In his recent blog post, Scott Munro of VC firm iNovia Capital discusses exit preparedness for start-ups, and why it matters.
“While some companies are aimed at an ultimate IPO, the fact remains that less than 1% of start-ups grow into becoming public companies,” Munro writes. “The other 99% need to consider other ways to return value to the people and organizations who invested money into the company.”
The key here is developing strategic business partnerships. “Over the years, I received numerous calls from CEOs or investors who told me that Google should buy their company. When I asked them who they were working with at Google a blank stare came across their face – they had never had contact with Google, nor with any other potential acquirer,” he notes.
For most large companies who a potential acquirers, “they will not engage in an acquisition discussion without having an internal business leader sponsor,” he adds.
Making these kinds of connections takes effort and time — often more than six months, according to Munro — so do it well in advance of seeking a buyer. Partnerships aren’t only good for exits; they also can help your company move into growth fundraising and provide start-ups with more negotiating leverage by having more than one acquisition possibility.
“Bear in mind that in the case of almost all large exits, the company being acquired was not for sale.
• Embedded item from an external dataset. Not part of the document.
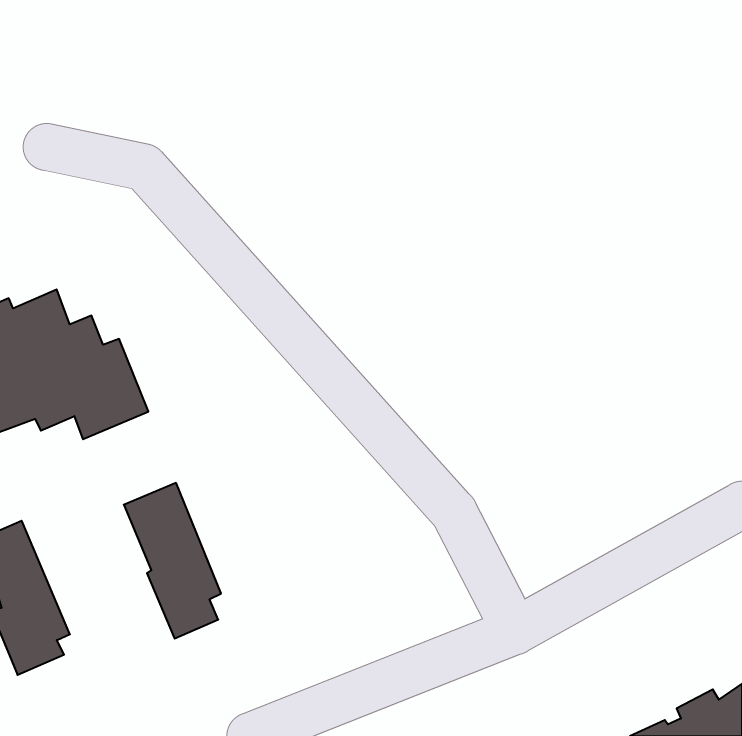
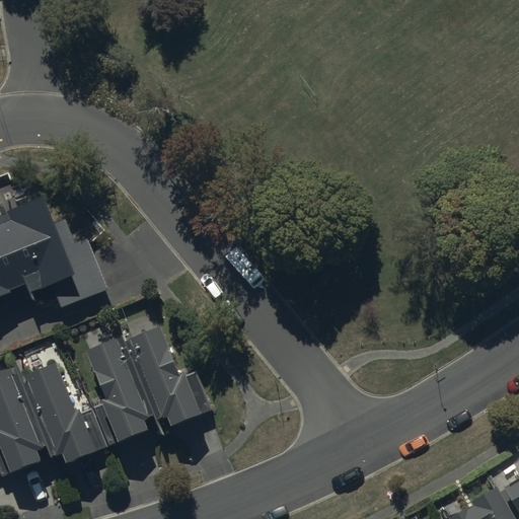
building: none -> [126,326,204,425]
building: none -> [28,364,107,462]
The transaction was initiated by a preliminary relationship that developed over time in which ultimately the buyer determined that the target was strategic enough that it shifted from a partnership relationship to an interest in acquisition. When this trigger event occurs, it is optimal that other partnerships exist that can be leveraged to create a competitive M&A environment,” Munro points out.
Developing relationships with potential acquirers should be a goal of every start-up. “This way,” Munro says, “the chance of the very desirable situation of a competitive bidding war for the target company is made more likely, leading to greatly increased exit valuation.”